E allora io spero di spiegare per una sola volta almeno qualche concetto essenziale:
1) Andare a raccontare in giro che una persona sia querelata ha il sottile intento di farla passare per disonesta. Una querela può essere anche completamente campata in aria.
Andare a raccontarlo in giro quando notizie ufficiali sulla querela non ve ne sono è scorretto e sembra avere l’intento di gettare un’ombra sulle persone accusate.
Ci sono strane persone in rete.

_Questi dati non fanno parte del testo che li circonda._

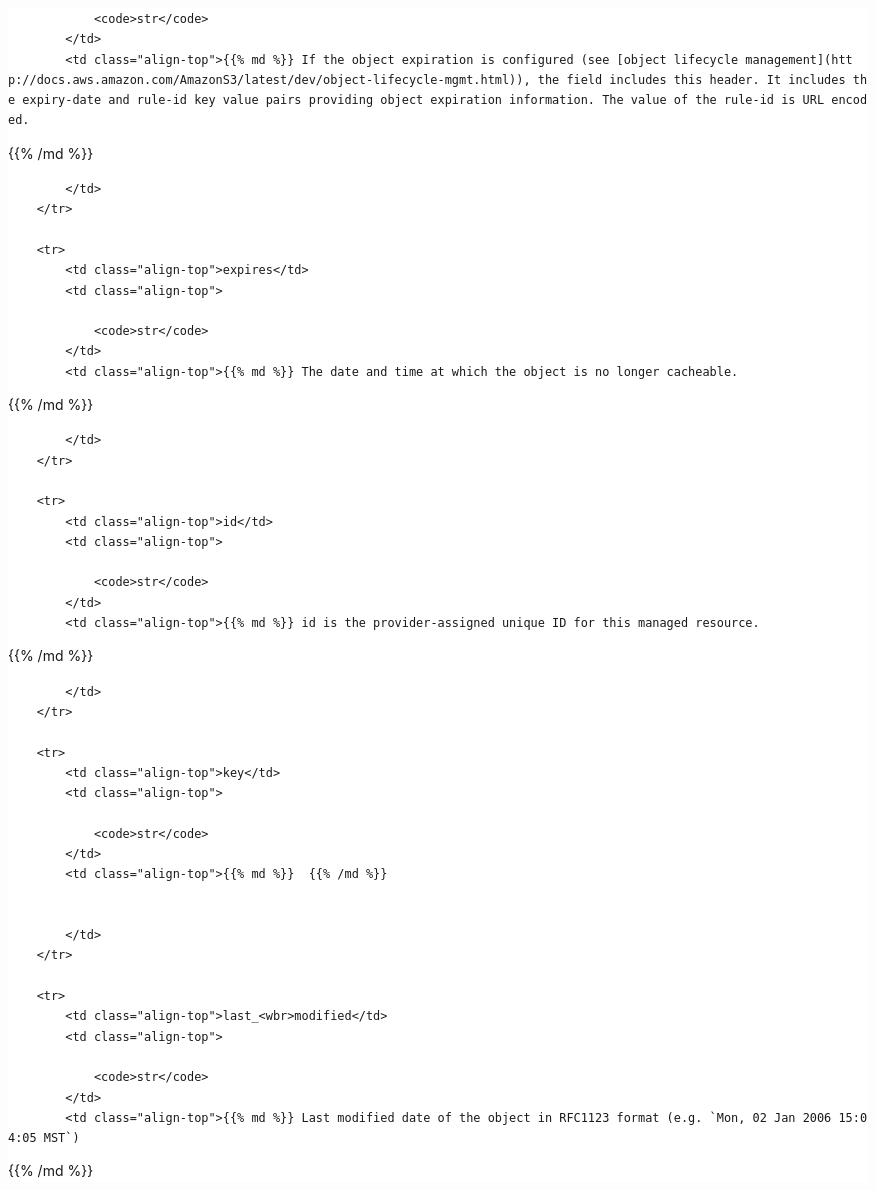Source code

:                 <code>str</code>
            </td>
            <td class="align-top">{{% md %}} If the object expiration is configured (see [object lifecycle management](http://docs.aws.amazon.com/AmazonS3/latest/dev/object-lifecycle-mgmt.html)), the field includes this header. It includes the expiry-date and rule-id key value pairs providing object expiration information. The value of the rule-id is URL encoded.
 {{% /md %}}

            
            </td>
        </tr>
    
        <tr>
            <td class="align-top">expires</td>
            <td class="align-top">
                
                <code>str</code>
            </td>
            <td class="align-top">{{% md %}} The date and time at which the object is no longer cacheable.
 {{% /md %}}

            
            </td>
        </tr>
    
        <tr>
            <td class="align-top">id</td>
            <td class="align-top">
                
                <code>str</code>
            </td>
            <td class="align-top">{{% md %}} id is the provider-assigned unique ID for this managed resource.
 {{% /md %}}

            
            </td>
        </tr>
    
        <tr>
            <td class="align-top">key</td>
            <td class="align-top">
                
                <code>str</code>
            </td>
            <td class="align-top">{{% md %}}  {{% /md %}}

            
            </td>
        </tr>
    
        <tr>
            <td class="align-top">last_<wbr>modified</td>
            <td class="align-top">
                
                <code>str</code>
            </td>
            <td class="align-top">{{% md %}} Last modified date of the object in RFC1123 format (e.g. `Mon, 02 Jan 2006 15:04:05 MST`)
 {{% /md %}}
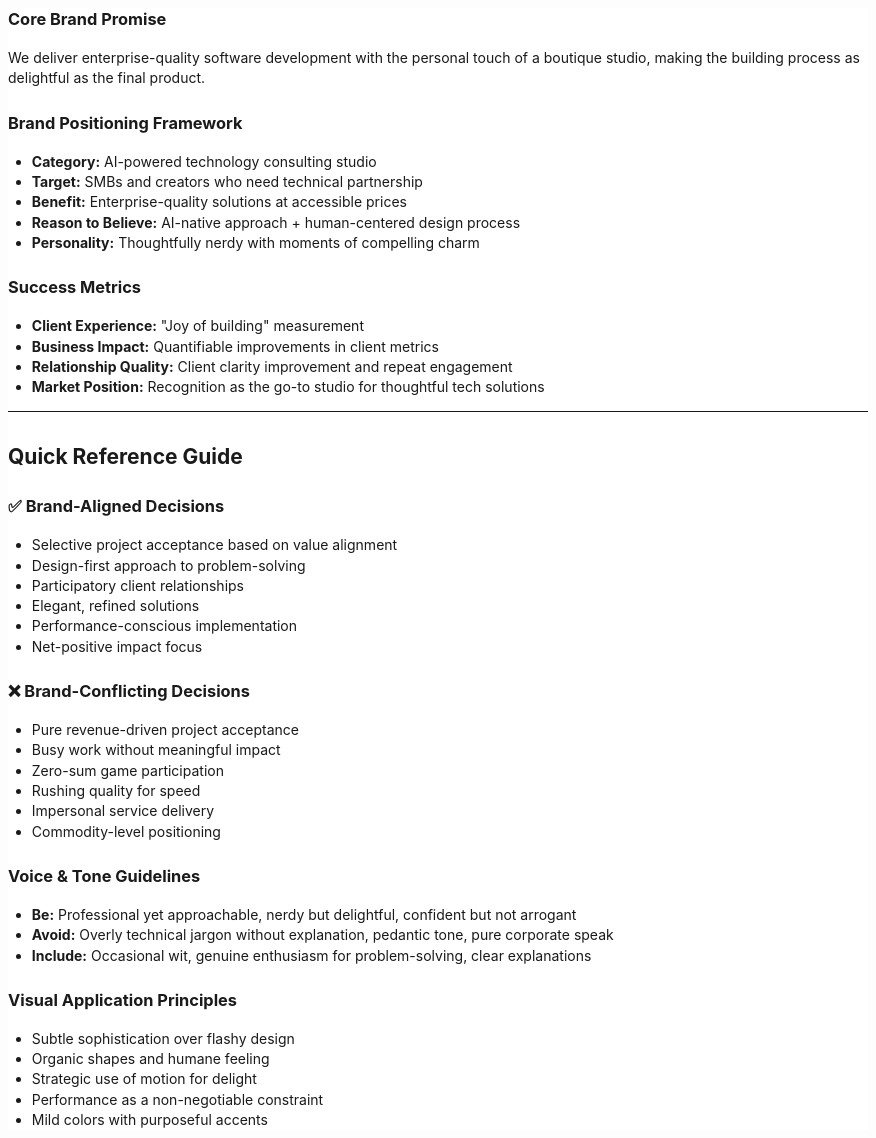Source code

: ### Core Brand Promise
We deliver enterprise-quality software development with the personal touch of a boutique studio, making the building process as delightful as the final product.

### Brand Positioning Framework
- **Category:** AI-powered technology consulting studio
- **Target:** SMBs and creators who need technical partnership
- **Benefit:** Enterprise-quality solutions at accessible prices
- **Reason to Believe:** AI-native approach + human-centered design process
- **Personality:** Thoughtfully nerdy with moments of compelling charm

### Success Metrics
- **Client Experience:** "Joy of building" measurement
- **Business Impact:** Quantifiable improvements in client metrics
- **Relationship Quality:** Client clarity improvement and repeat engagement
- **Market Position:** Recognition as the go-to studio for thoughtful tech solutions

---

## Quick Reference Guide

### ✅ Brand-Aligned Decisions
- Selective project acceptance based on value alignment
- Design-first approach to problem-solving
- Participatory client relationships
- Elegant, refined solutions
- Performance-conscious implementation
- Net-positive impact focus

### ❌ Brand-Conflicting Decisions
- Pure revenue-driven project acceptance
- Busy work without meaningful impact
- Zero-sum game participation
- Rushing quality for speed
- Impersonal service delivery
- Commodity-level positioning

### Voice & Tone Guidelines
- **Be:** Professional yet approachable, nerdy but delightful, confident but not arrogant
- **Avoid:** Overly technical jargon without explanation, pedantic tone, pure corporate speak
- **Include:** Occasional wit, genuine enthusiasm for problem-solving, clear explanations

### Visual Application Principles
- Subtle sophistication over flashy design
- Organic shapes and humane feeling
- Strategic use of motion for delight
- Performance as a non-negotiable constraint
- Mild colors with purposeful accents
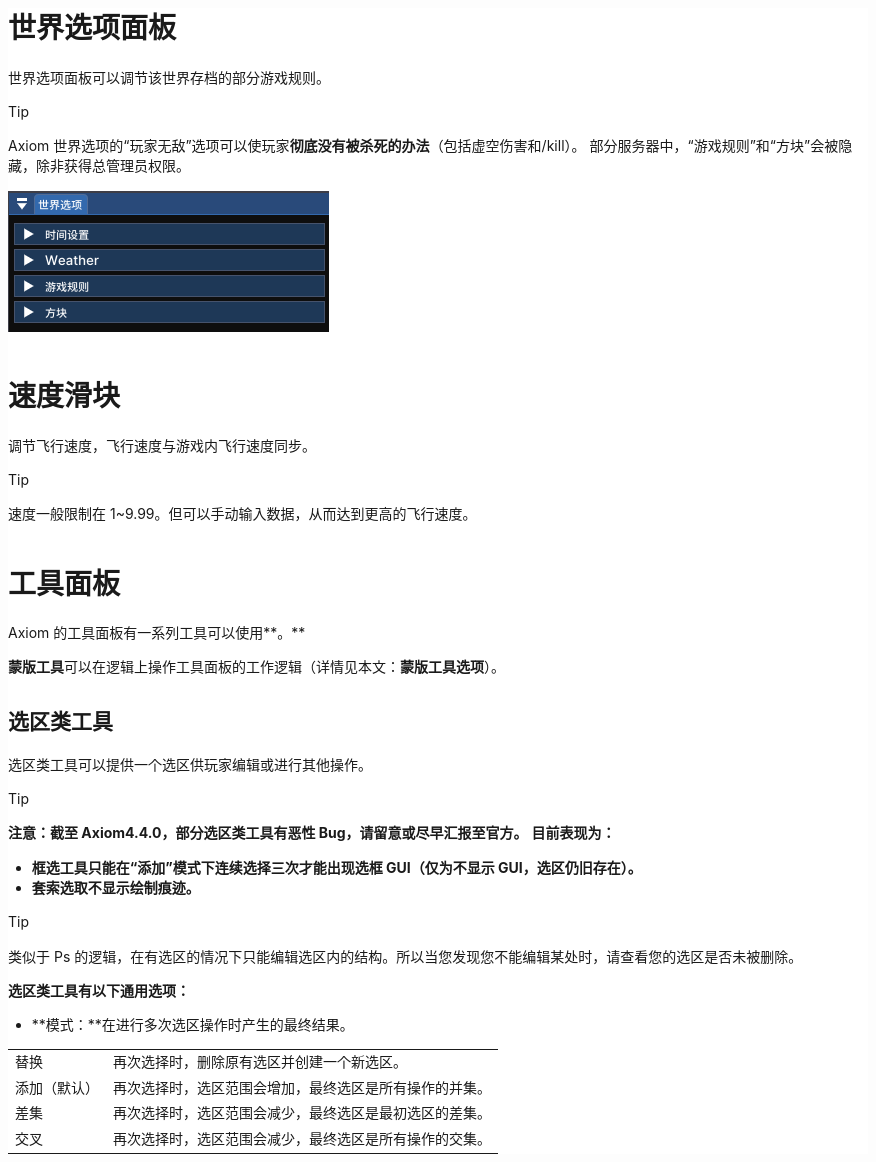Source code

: # 世界选项面板

世界选项面板可以调节该世界存档的部分游戏规则。

> [!TIP]
> Axiom 世界选项的“玩家无敌”选项可以使玩家**彻底没有被杀死的办法**（包括虚空伤害和/kill）。
> 部分服务器中，“游戏规则”和“方块”会被隐藏，除非获得总管理员权限。

![](static/CnLUb3eEHoKKwHxLUz9c7SIHn0f.png)

# 速度滑块

调节飞行速度，飞行速度与游戏内飞行速度同步。

> [!TIP]
> 速度一般限制在 1~9.99。但可以手动输入数据，从而达到更高的飞行速度。

# 工具面板

Axiom 的工具面板有一系列工具可以使用**。**

**蒙版工具**可以在逻辑上操作工具面板的工作逻辑（详情见本文：**蒙版工具选项**）。

## 选区类工具

选区类工具可以提供一个选区供玩家编辑或进行其他操作。

> [!TIP]
> **注意：截至 Axiom4.4.0，部分选区类工具有恶性 Bug，请留意或尽早汇报至官方。**
> **目前表现为：**

- **框选工具只能在“添加”模式下连续选择三次才能出现选框 GUI（仅为不显示 GUI，选区仍旧存在）。**
- **套索选取不显示绘制痕迹。**

> [!TIP]
> 类似于 Ps 的逻辑，在有选区的情况下只能编辑选区内的结构。所以当您发现您不能编辑某处时，请查看您的选区是否未被删除。

**选区类工具有以下通用选项：**

- **模式：**在进行多次选区操作时产生的最终结果。

<table>
<tr>
<td>替换<br/></td><td>再次选择时，删除原有选区并创建一个新选区。<br/></td></tr>
<tr>
<td>添加（默认）<br/></td><td>再次选择时，选区范围会增加，最终选区是所有操作的并集。<br/></td></tr>
<tr>
<td>差集<br/></td><td>再次选择时，选区范围会减少，最终选区是最初选区的差集。<br/></td></tr>
<tr>
<td>交叉<br/></td><td>再次选择时，选区范围会减少，最终选区是所有操作的交集。<br/></td></tr>
</table>
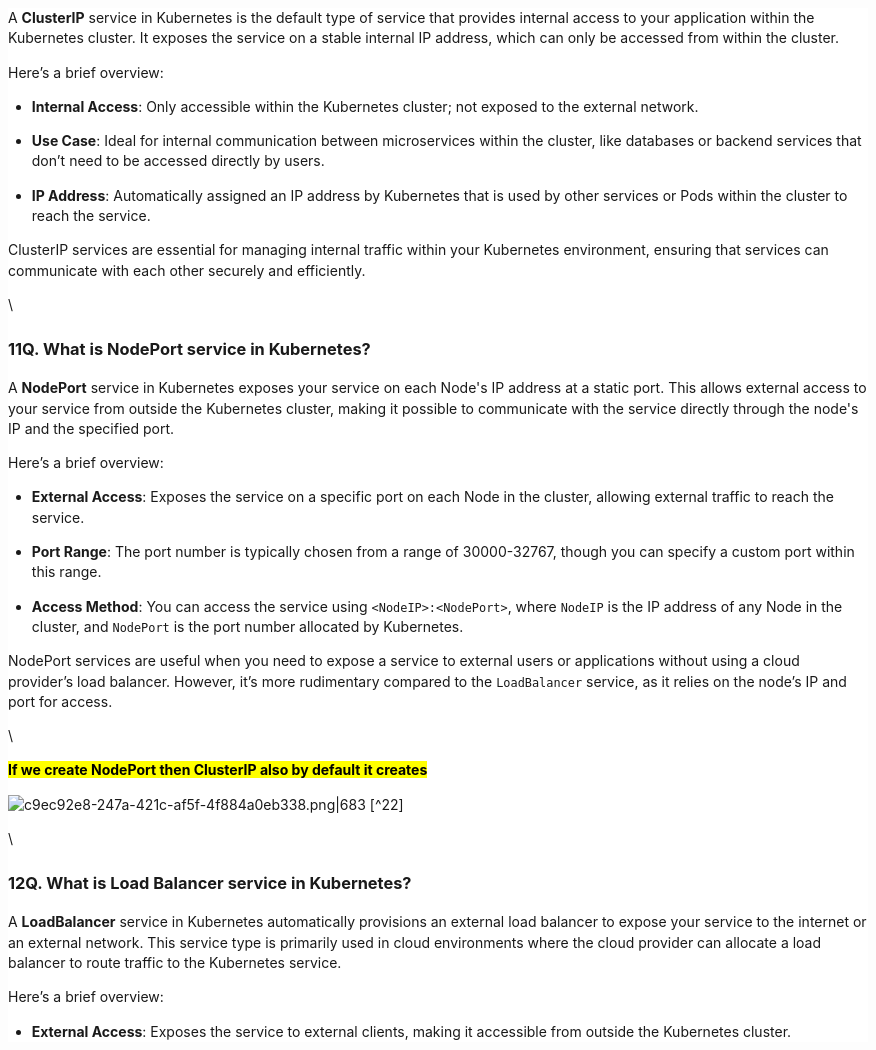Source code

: A **ClusterIP** service in Kubernetes is the default type of service that provides internal access to your application within the Kubernetes cluster. It exposes the service on a stable internal IP address, which can only be accessed from within the cluster.

Here’s a brief overview:

- **Internal Access**: Only accessible within the Kubernetes cluster; not exposed to the external network.

- **Use Case**: Ideal for internal communication between microservices within the cluster, like databases or backend services that don’t need to be accessed directly by users.

- **IP Address**: Automatically assigned an IP address by Kubernetes that is used by other services or Pods within the cluster to reach the service.

ClusterIP services are essential for managing internal traffic within your Kubernetes environment, ensuring that services can communicate with each other securely and efficiently.

\

### **11Q. What is NodePort service in Kubernetes?**

A **NodePort** service in Kubernetes exposes your service on each Node's IP address at a static port. This allows external access to your service from outside the Kubernetes cluster, making it possible to communicate with the service directly through the node's IP and the specified port.

Here’s a brief overview:

- **External Access**: Exposes the service on a specific port on each Node in the cluster, allowing external traffic to reach the service.

- **Port Range**: The port number is typically chosen from a range of 30000-32767, though you can specify a custom port within this range.

- **Access Method**: You can access the service using `<NodeIP>:<NodePort>`, where `NodeIP` is the IP address of any Node in the cluster, and `NodePort` is the port number allocated by Kubernetes.

NodePort services are useful when you need to expose a service to external users or applications without using a cloud provider’s load balancer. However, it’s more rudimentary compared to the `LoadBalancer` service, as it relies on the node’s IP and port for access.

\

<mark>**If we create NodePort then ClusterIP also by default it creates**</mark>

![c9ec92e8-247a-421c-af5f-4f884a0eb338.png|683](https://images.amplenote.com/ab83b9de-3f3f-11ef-b6cc-26e37c279344/c9ec92e8-247a-421c-af5f-4f884a0eb338.png) [^22]

\

### **12Q. What is Load Balancer service in Kubernetes?**

A **LoadBalancer** service in Kubernetes automatically provisions an external load balancer to expose your service to the internet or an external network. This service type is primarily used in cloud environments where the cloud provider can allocate a load balancer to route traffic to the Kubernetes service.

Here’s a brief overview:

- **External Access**: Exposes the service to external clients, making it accessible from outside the Kubernetes cluster.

Persone che giustificano uno stupratore o un assassino pluriomicida ma che condannano un querelato.
Chiariamo anche ai meno preparati che stupro o omicidio sono crimini oggettivi. La legge li persegue d’ufficio, cioè automaticamente; la diffamazione, la calunnia, l’ingiuria sono condizioni soggettive, cioè è chi si sente offeso o diffamato a decidere di querelare.
Sono situazioni ben diverse.
Però se un uomo stupra o uccide una donna trova qualcuno disposto a giustificarlo.
Se una donna, per giunta femminista, si trova querelata, è lo stesso querelante a dipingerla pubblicamente come una criminale.

2) C’è qualcuno che ha accusato pubblicamente gli scritti della signora Loredana Morandi di essere diffamatori quando sono contro di lui e , invece, fonte d’informazione quando sono contro i famosi “critici” o contro altre persone “messe alla gogna”. Com’è possibile?
Secondo Mr A, che detesta Mrs B e vorrebbe assolutamente vederlo sparire nelle fiamme dell’inferno, se Mrs C scrive contro di lui sta automaticamente scrivendo falsità; se Mrs C scrive contro Mrs B invece sta comunicando verità sacrosante?

3) Partendo dall’assunto che l’invio delle querele sia  effettivo e che queste non risultino archiviate, non mi pare una cosa furba da parte del querelante dare tormento al querelato, appigliarsi a qualsiasi cosa succeda al querelato onde diffondere in giro notizie false. Un querelante per diffamazione può mai avere anche il diritto di diffamare il querelato? Non mi risulta ma forse mi sbaglio, chissà.

4) Condividere contenuti diffamatori presi da terzi è comunque diffamatorio.
Che direte eventualmente al giudice? “No, io non sapevo che Loredana Morandi scrivesse cose false” quando voi stessi l’avete pubblicamente accusata di essere una diffamatrice?

5) I commenti esasperati di una persona che si è ritrovata violentata nella propria privacy nel giorno di Natale davanti a centinaia di migliaia di sconosciuti, i commenti esasperati di una persona che ha scoperto a Capodanno, poco prima di uscire per andare a cena fuori e alla vigilia di un viaggio, insomma, sul più bello, quando una persona vorrebbe essere lasciata in pace (c’è chi ha una vita, sapete?) che qualcuno va in giro spacciandosi per lei e che questo profilo falso è stato poi pubblicizzato su una pagina con centinaia di migliaia di utenti, si troverà verosimilmente nella condizione sotto riportata:

Ai sensi dell'articolo 599 del codice penale, secondo comma:

Non è punibile chi ha commesso alcuno dei fatti preveduti dagli artt. 594 e 595 nello stato d'ira determinato da un fatto ingiusto altrui, e subito dopo di esso.

Ciò configura la cosiddetta provocazione, comune sia all'ingiuria che alla diffamazione, che è variamente configurata dalla dottrina quale causa di esclusione della colpevolezza, ovvero causa di giustificazione o, infine, quale causa di non punibilità in senso stretto.

Lo stato d'ira e l'immediatezza della reazione ("subito dopo" il fatto ingiusto) vengono interpretate dalla giurisprudenza in senso relativo: vengono applicate infatti anche in casi di diffamazione a mezzo stampa, in cui l'immediatezza della reazione non sarebbe configurabile. “

E se tutto ciò avviene dopo due anni di attacchi, insulti, accuse infamanti e false, minacce, invasioni di giorno e di notte, eccetera eccetera, forse perdere un attimo la pazienza è pure comprensibile.
A questo punto, mi auguro che almeno una querela arrivi a giudizio perché sarà l’unico modo per liberarsi di chi danneggia ma non vuole che tu ti difenda.

Tuttavia, come vedete, la logica è una dote molto importante.